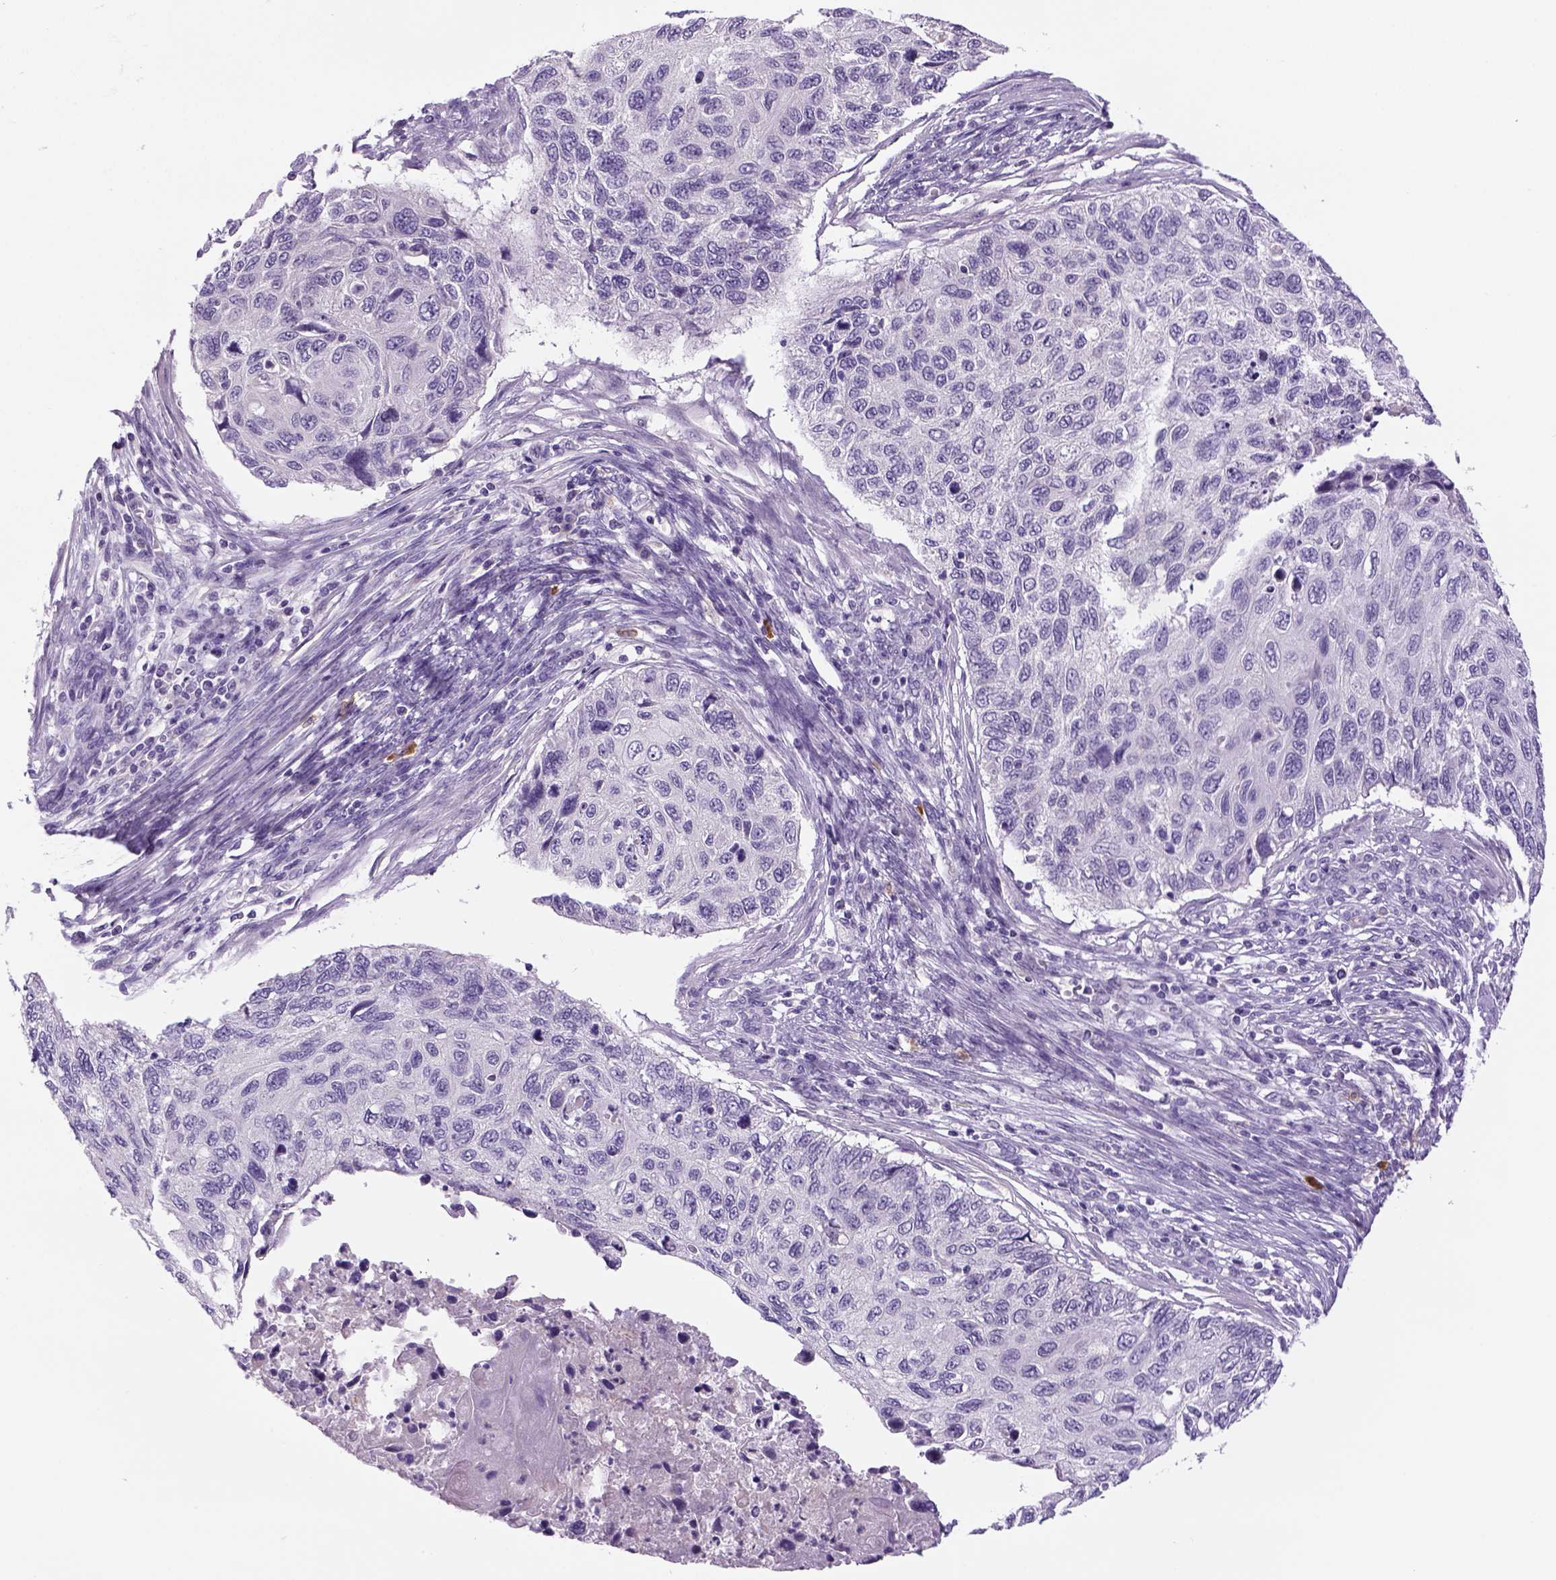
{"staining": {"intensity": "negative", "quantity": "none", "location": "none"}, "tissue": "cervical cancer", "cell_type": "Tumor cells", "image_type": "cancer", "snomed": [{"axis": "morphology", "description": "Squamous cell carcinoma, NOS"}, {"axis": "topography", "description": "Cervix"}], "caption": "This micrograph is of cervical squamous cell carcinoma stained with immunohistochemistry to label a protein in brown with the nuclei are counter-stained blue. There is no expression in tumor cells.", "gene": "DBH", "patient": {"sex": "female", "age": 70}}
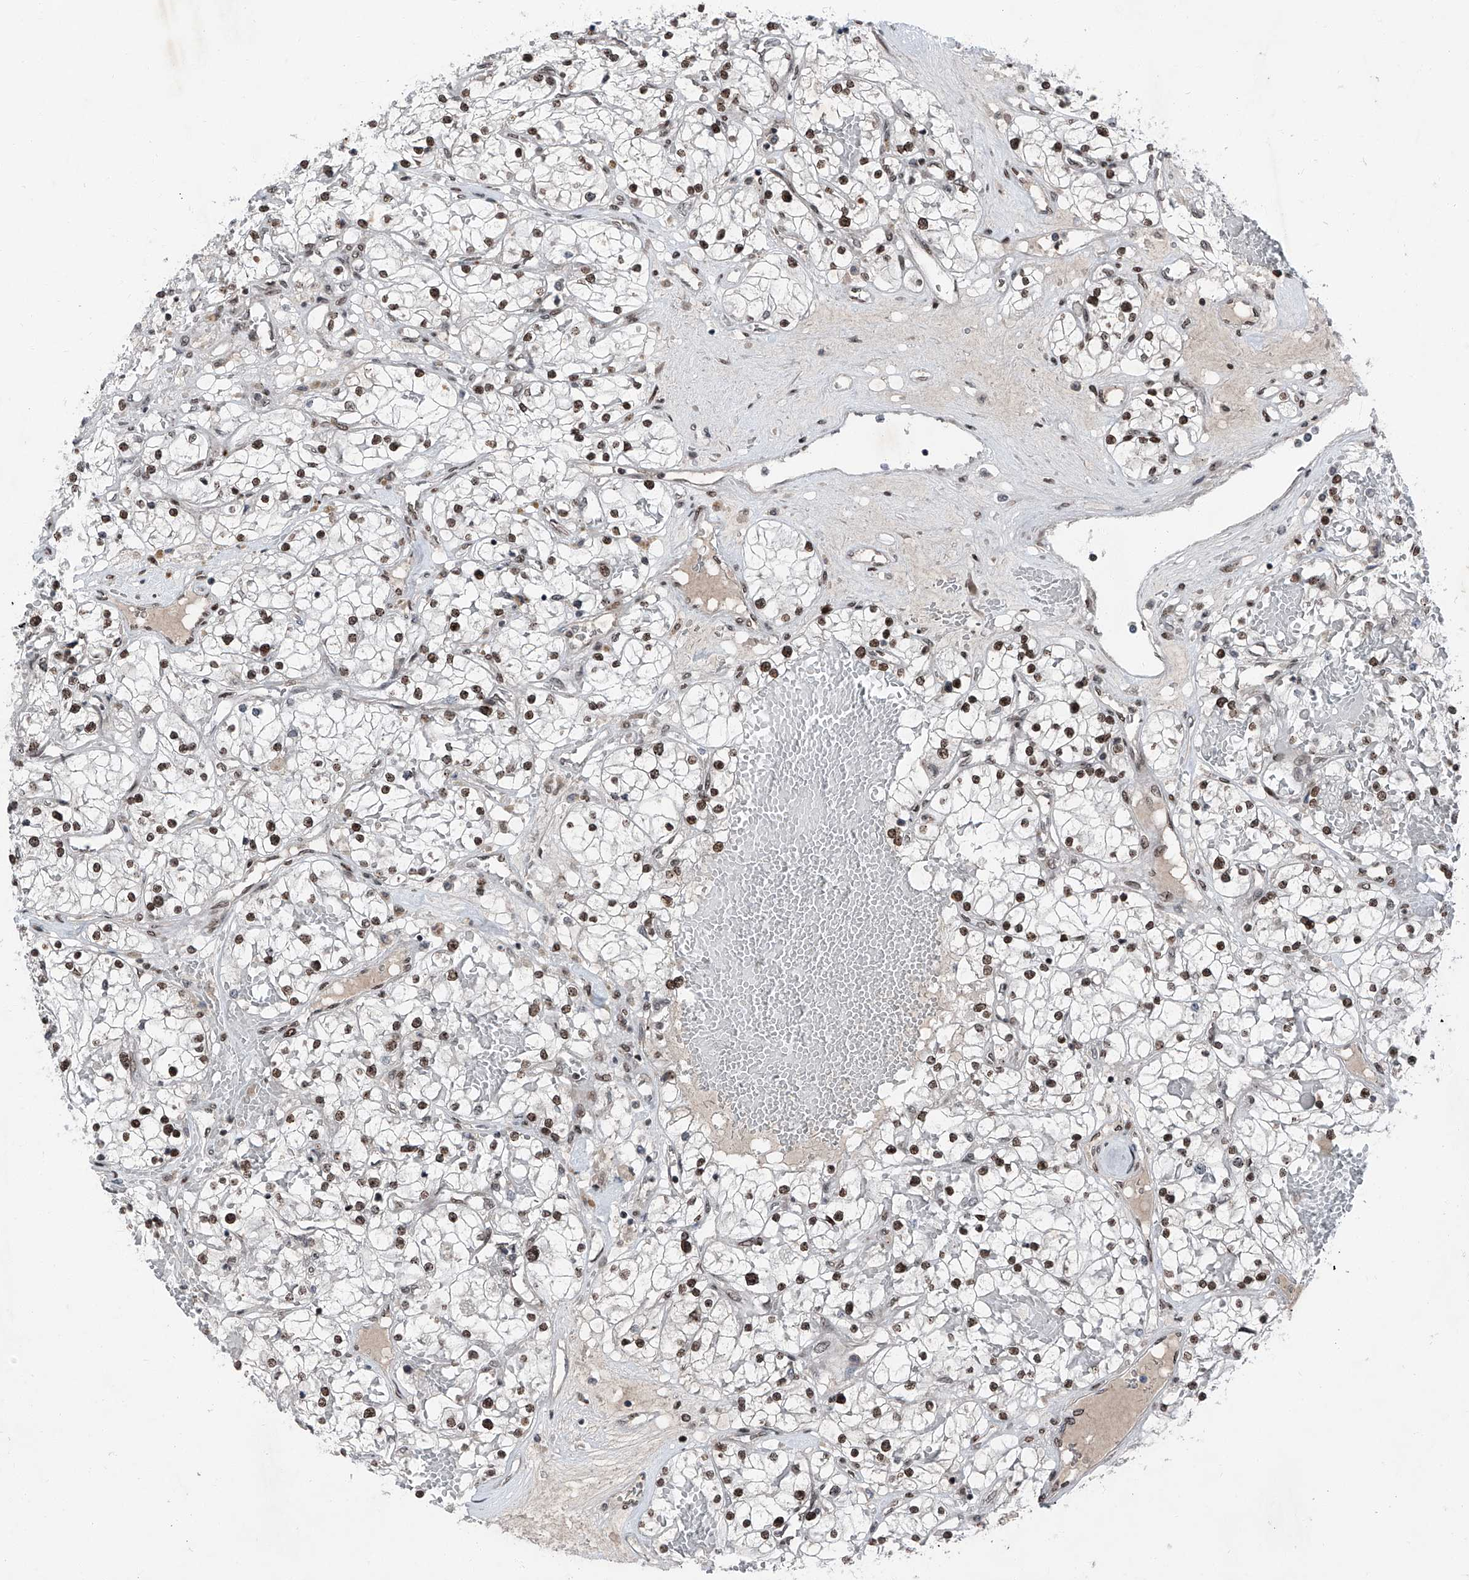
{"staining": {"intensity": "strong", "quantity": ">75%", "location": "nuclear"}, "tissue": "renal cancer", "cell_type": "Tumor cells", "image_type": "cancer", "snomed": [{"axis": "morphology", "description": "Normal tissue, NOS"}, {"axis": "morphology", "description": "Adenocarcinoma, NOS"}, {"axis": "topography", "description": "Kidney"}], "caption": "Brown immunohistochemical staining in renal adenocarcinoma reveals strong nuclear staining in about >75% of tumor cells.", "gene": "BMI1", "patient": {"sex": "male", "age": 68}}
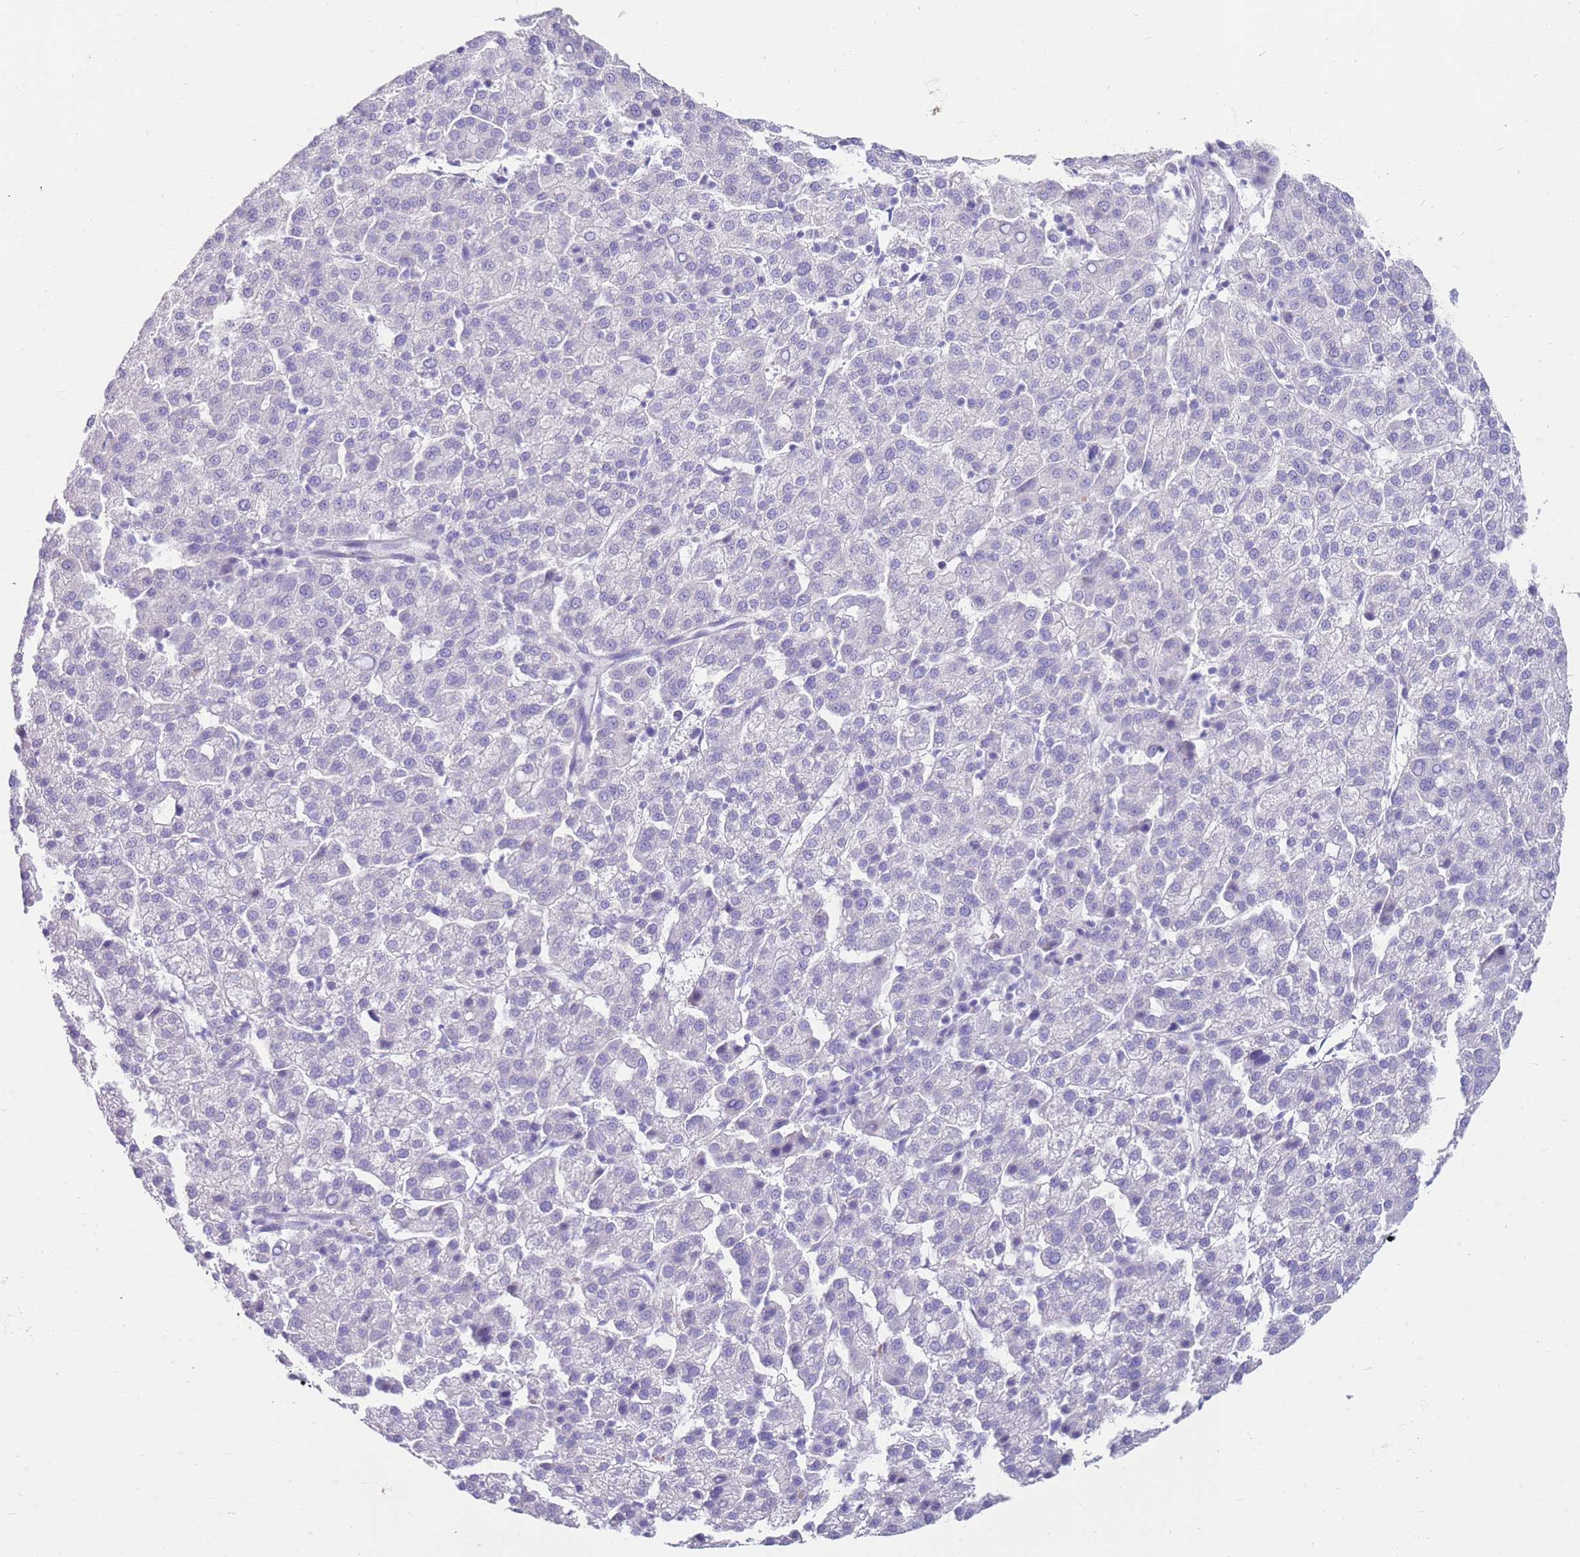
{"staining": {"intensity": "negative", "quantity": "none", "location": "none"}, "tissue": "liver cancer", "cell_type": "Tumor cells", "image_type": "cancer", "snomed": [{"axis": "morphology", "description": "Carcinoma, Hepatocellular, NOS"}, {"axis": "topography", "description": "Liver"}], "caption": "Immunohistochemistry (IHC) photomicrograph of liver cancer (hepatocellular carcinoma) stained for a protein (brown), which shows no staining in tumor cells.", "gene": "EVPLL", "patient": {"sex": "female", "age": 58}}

···

**TASK DESCRIPTION:**
Pull each line that includes the word "protein" out of the material above.

**RESPONSE FOR THIS EXERCISE:**
{"staining": {"intensity": "negative", "quantity": "none", "location": "none"}, "tissue": "cervical cancer", "cell_type": "Tumor cells", "image_type": "cancer", "snomed": [{"axis": "morphology", "description": "Squamous cell carcinoma, NOS"}, {"axis": "topography", "description": "Cervix"}], "caption": "This micrograph is of cervical squamous cell carcinoma stained with immunohistochemistry to label a protein in brown with the nuclei are counter-stained blue. There is no expression in tumor cells.", "gene": "DBH", "patient": {"sex": "female", "age": 70}}
{"staining": {"intensity": "negative", "quantity": "none", "location": "none"}, "tissue": "liver cancer", "cell_type": "Tumor cells", "image_type": "cancer", "snomed": [{"axis": "morphology", "description": "Carcinoma, Hepatocellular, NOS"}, {"axis": "topography", "description": "Liver"}], "caption": "Immunohistochemistry (IHC) photomicrograph of liver cancer (hepatocellular carcinoma) stained for a protein (brown), which shows no staining in tumor cells.", "gene": "EVPLL", "patient": {"sex": "female", "age": 58}}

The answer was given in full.